--- Start of INPUT ROWS ---

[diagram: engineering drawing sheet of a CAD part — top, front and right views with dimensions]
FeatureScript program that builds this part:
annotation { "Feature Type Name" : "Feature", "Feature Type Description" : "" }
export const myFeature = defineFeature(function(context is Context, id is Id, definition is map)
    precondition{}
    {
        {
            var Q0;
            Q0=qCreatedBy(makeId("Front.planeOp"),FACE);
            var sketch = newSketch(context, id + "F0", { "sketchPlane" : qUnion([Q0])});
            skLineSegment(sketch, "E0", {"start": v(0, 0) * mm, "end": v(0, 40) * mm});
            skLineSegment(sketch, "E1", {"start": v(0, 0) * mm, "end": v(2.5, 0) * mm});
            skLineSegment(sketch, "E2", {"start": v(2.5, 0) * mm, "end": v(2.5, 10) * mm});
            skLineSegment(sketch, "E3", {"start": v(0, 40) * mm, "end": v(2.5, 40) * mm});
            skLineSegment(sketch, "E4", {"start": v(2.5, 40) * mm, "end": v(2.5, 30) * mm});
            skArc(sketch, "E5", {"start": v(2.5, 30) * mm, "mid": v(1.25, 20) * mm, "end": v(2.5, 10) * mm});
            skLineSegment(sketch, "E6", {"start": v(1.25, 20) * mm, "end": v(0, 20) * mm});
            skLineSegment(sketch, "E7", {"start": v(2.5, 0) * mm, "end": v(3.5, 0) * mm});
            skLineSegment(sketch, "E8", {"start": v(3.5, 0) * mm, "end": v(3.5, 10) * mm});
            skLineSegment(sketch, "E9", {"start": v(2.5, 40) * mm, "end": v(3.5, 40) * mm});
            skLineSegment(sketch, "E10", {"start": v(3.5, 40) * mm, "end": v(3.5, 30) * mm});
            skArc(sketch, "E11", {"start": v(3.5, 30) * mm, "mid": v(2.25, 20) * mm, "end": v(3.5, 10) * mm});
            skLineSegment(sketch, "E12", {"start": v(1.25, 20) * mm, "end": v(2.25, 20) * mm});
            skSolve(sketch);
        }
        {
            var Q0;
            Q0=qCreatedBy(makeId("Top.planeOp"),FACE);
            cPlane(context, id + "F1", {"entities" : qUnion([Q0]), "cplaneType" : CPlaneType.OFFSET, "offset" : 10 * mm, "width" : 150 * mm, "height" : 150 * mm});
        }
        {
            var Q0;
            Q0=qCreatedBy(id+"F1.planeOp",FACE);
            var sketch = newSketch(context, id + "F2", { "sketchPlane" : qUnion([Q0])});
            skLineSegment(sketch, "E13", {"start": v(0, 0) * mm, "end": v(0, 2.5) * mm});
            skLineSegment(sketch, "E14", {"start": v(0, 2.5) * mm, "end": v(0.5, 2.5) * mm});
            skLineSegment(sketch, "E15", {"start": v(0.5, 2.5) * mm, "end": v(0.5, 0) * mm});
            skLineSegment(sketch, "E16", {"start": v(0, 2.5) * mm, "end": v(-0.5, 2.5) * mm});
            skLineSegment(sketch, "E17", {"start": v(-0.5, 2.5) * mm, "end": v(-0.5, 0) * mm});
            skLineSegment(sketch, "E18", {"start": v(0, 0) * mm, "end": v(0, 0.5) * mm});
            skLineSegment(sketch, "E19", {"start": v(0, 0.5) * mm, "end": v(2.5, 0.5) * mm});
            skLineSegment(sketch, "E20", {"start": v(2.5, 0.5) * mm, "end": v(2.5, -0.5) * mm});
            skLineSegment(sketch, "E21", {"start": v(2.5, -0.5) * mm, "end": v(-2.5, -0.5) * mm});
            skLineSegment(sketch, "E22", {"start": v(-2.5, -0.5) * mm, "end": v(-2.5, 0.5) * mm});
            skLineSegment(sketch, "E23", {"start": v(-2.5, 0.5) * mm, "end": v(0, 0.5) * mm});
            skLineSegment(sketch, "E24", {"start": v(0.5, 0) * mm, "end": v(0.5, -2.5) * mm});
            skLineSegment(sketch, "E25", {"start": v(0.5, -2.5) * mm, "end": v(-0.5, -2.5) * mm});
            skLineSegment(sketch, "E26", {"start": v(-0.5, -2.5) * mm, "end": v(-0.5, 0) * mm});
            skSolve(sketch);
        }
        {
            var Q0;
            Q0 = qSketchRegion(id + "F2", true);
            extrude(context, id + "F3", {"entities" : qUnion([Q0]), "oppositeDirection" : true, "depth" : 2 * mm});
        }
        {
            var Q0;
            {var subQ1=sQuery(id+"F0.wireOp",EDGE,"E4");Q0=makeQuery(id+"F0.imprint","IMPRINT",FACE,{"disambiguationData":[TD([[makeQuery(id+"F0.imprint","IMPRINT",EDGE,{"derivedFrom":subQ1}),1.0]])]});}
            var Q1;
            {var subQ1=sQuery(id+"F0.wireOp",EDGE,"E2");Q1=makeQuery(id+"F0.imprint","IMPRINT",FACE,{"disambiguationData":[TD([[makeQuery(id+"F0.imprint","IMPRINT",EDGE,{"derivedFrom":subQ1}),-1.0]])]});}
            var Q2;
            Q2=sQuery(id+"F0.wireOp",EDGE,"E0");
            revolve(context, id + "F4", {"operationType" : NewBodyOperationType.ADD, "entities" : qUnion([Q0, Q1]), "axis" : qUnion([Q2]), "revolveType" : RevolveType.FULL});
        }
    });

--- End of INPUT ROWS ---

[GIVEN PROBLEM]:
Identify every line in the records above that contains the word "part", and copy each of those lines.

[TASK OUTPUT]:
[diagram: engineering drawing sheet of a CAD part — top, front and right views with dimensions]
FeatureScript program that builds this part:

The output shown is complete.